De vlinder wordt niet geboren als vlinder, maar komt uit het eitje als rups. De rups eet bladeren van de plant waarop het eitje is gelegd. Sommige soorten eten maar van één specifieke soort plant. De vlinder die de eitjes legt, moet dan dus zoeken naar deze specifieke soort plant. Andere soorten zijn minder kieskeurig. Door het eten wordt de rups steeds groter. De huid van de rups groeit echter niet mee, waardoor de rups een aantal keren vervelt. Als de rups groot genoeg is, dan verandert de rups in een pop. Er komt dan een hard velletje om de rups. Sommige rupsen spinnen een draad om zich heen. Dan vormen ze een cocon.

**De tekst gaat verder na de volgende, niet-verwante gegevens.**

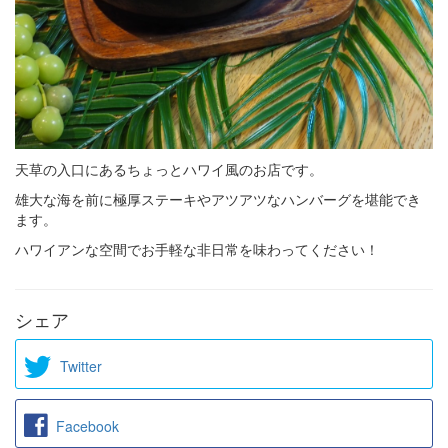
天草の入口にあるちょっとハワイ風のお店です。
雄大な海を前に極厚ステーキやアツアツなハンバーグを堪能でき
ます。
ハワイアンな空間でお手軽な非日常を味わってください！
シェア
Twitter
Facebook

In de pop verandert de rups in een vlinder. Na een tijdje barst de pop open en komt de vlinder eruit. Als de vlinder uit de pop komt, moet deze even wachten om te kunnen vliegen. De vlinder is dan daarom heel kwetsbaar.
Hoe lang de fases van de vlinder bij elkaar duren, verschilt per soort. Dit kan een paar weken zijn, maar soms ook zelfs een jaar.
Vlinders komen voor in een groot gedeelte van de wereld, behalve in te koude gebieden. De meeste vlinders komen voor in warme gebieden. In Nederland zijn vlinders uit deze gebieden te bewonderen in vlindertuinen.
De meeste vlinders eten nectar, maar sommige soorten eten ook rottend fruit. Er zijn ook soorten die helemaal niets eten: zij overleven een aantal dagen op het voedsel dat ze als rups hebben gegeten. Na uit de pop te zijn gekropen, leeft een vlinder afhankelijk van de soort een aantal dagen tot enige maanden.